Marie-Antoinette
face à son image

Bien des peintres se sont essayés à portraiturer Marie-Antoinette, mais peu d’entre eux ont donné satisfaction. Ainsi de Joseph-Siffred Duplessis, avec cette huile sur toile montrant la toute jeune dauphine.

                                                                                                © Château de Versailles / C. Fouin

Après quatre ans de pourparlers, le prince de Kaunitz et le duc de Choiseul décidaient de consolider la paix entre la France et l’Autriche par une alliance matrimoniale, scellant le destin de Marie-Antoinette qui allait épouser le dauphin Louis Auguste, petit-fils de Louis XV. Quand, en 1770, la France en liesse accueillit sa nouvelle dauphine, peintres, sculpteurs, graveurs et miniaturistes ambitionnèrent de faire son portrait.

Un réalisme qui a déplu

Ce fut à l’académicien Louis-Michel Van Loo (1707-1771), jadis premier peintre de Philippe V, roi d’Espagne, que cet honneur échut. La mort le saisit, laissant son œuvre inachevée. Jean-Baptiste Marie Pierre (1713-1789), premier peintre du roi et directeur de l’Académie royale de peinture, suggéra alors le nom de Joseph-Siffred Duplessis (1725-1802), membre de l’Académie royale de peinture et de sculpture depuis 1769, dont la renommée de portraitiste était déjà bien établie.
Après avoir esquissé le visage de la dauphine, le peintre, loué pour la vérité de ses portraits, livra une effigie dont le réalisme déplut à Marie-Antoinette. L’expert en ressemblances avait en effet brillamment décrit les traits de la dauphine. Le teint et le port de tête remarquables, le traitement habile et fouillé de la coiffure du prestigieux modèle ne pouvaient faire oublier ses yeux globuleux, son front bombé, sa lèvre autrichienne et son lourd menton, hérité de sa lignée Habsbourg. Dans sa seizième année, la jeune épouse du duc de Berry rejeta le naturel de ce portrait en buste.
Bien des peintres, après Duplessis, se heurtèrent encore au périlleux exercice de plaire à cette dauphine, éternelle insatisfaite de son image. Ce ne fut en effet qu’en 1778 que Marie-Antoinette, alors reine, reconnut dans l’art de Mme Vigée Le Brun la représentation qu’elle souhaitait laisser à la postérité.

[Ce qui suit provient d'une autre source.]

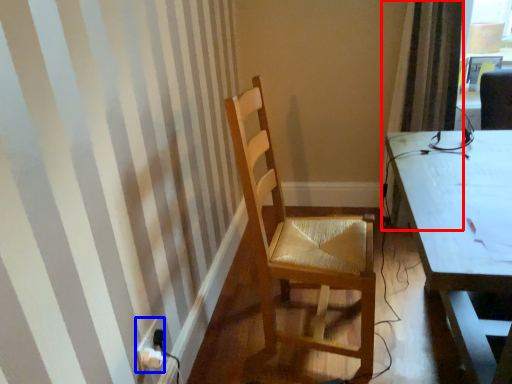
Question: Among these objects, which one is farthest to the camera, curtain (highlighted by a red box) or power plugs and sockets (highlighted by a blue box)?

Choices:
 (A) curtain
 (B) power plugs and sockets

Answer: (A)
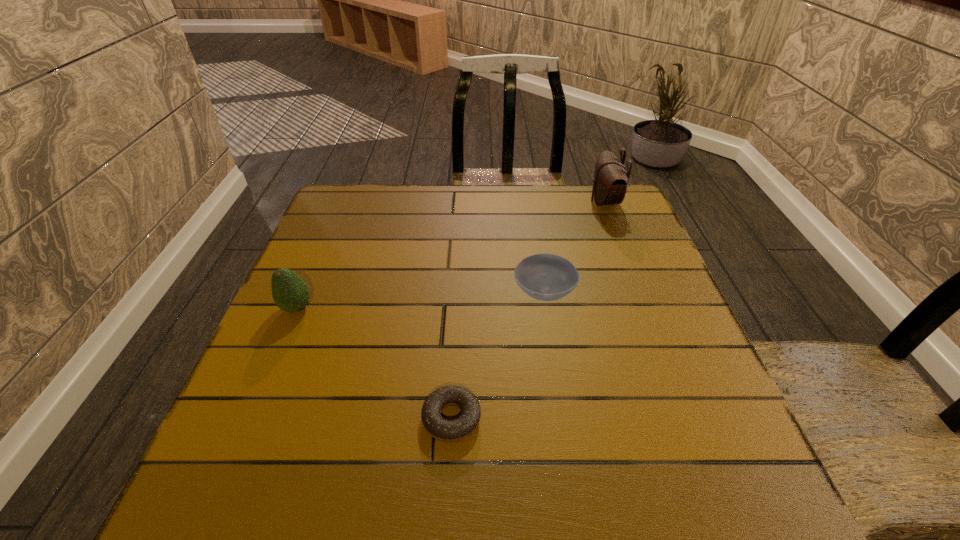
You are a GUI agent. You are given a task and a screenshot of the screen. Output one action in this format:
    pyautogui.click(x=<x>, y=<y>)
    Task: Click on the rightmost object
    
    Given the screenshot: What is the action you would take?
    pyautogui.click(x=611, y=178)

At what (x,y) coordinates should I click in order to perform the action: click on the farthest object. Please return your answer as a coordinate pair (x, y). The width and height of the screenshot is (960, 540). Looking at the image, I should click on pyautogui.click(x=611, y=178).

The width and height of the screenshot is (960, 540). I want to click on the third shortest object, so click(x=290, y=292).

Find the location of a particular element. The image size is (960, 540). the leftmost object is located at coordinates (290, 292).

The image size is (960, 540). Identify the location of bowl. (546, 277).

At what (x,y) coordinates should I click in order to perform the action: click on the third object from left to right. Please return your answer as a coordinate pair (x, y). This screenshot has height=540, width=960. Looking at the image, I should click on (546, 277).

Locate an element on the screen. Image resolution: width=960 pixels, height=540 pixels. the nearest object is located at coordinates (439, 428).

This screenshot has height=540, width=960. Identify the location of the shortest object. point(439,428).

Where is `vacant area situated 0.370m with the flap open on the farthest object`? The image size is (960, 540). vacant area situated 0.370m with the flap open on the farthest object is located at coordinates (464, 201).

You are a GUI agent. You are given a task and a screenshot of the screen. Output one action in this format:
    pyautogui.click(x=<x>, y=<y>)
    Task: Click on the free space located with the flap open on the farthest object
    
    Given the screenshot: What is the action you would take?
    [549, 201]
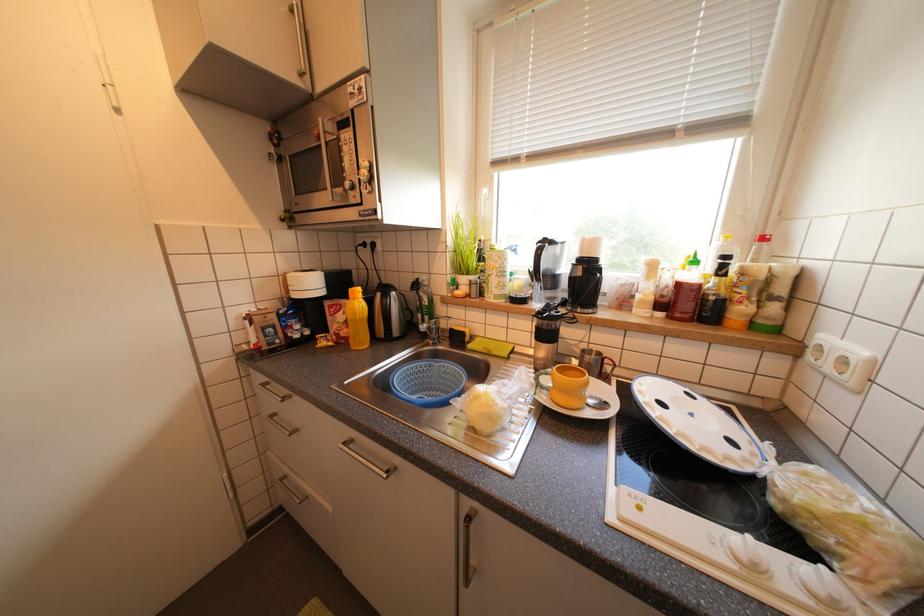
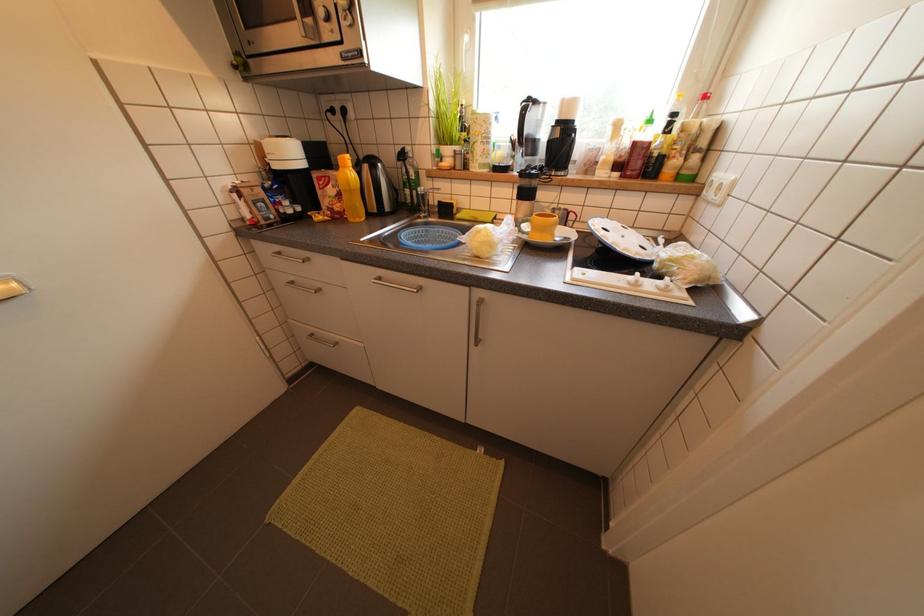
Question: The images are taken continuously from a first-person perspective. In which direction is your viewpoint rotating?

Premier portrait sur le sol français

S’il montre le vrai et tout jeune visage de la dauphine par un peintre qui ne flattait pas ses modèles, le portrait de Marie-Antoinette, acquis à l’encan en novembre 2021, constitue un jalon essentiel de la fabrique de l’image de la future souveraine : il est, en effet, sa première effigie sur le sol français. C’est aussi une oeuvre inédite qui, jusqu’alors conservée dans une collection particulière, était désignée par ses anciens propriétaires comme « la petite marquise ».
Grâce à la générosité de la Société des Amis de Versailles, cette effigie offre aussi au château l’opportunité de se doter d’un nouveau tableau de Duplessis, artiste important pour l’institution à plus d’un titre puisqu’il fut également conservateur des collections du château de 1794 à sa mort, en 1802.

Gwenola Firmin, conservateur en chef au musée national des châteaux de Versailles et de Trianon.

 

L’acquisition de Marie-Antoinette (1755-1793) dauphine a été rendue possible grâce au mécénat de la Société des Amis de Versailles, avec le soutien de la Fondation du patrimoine.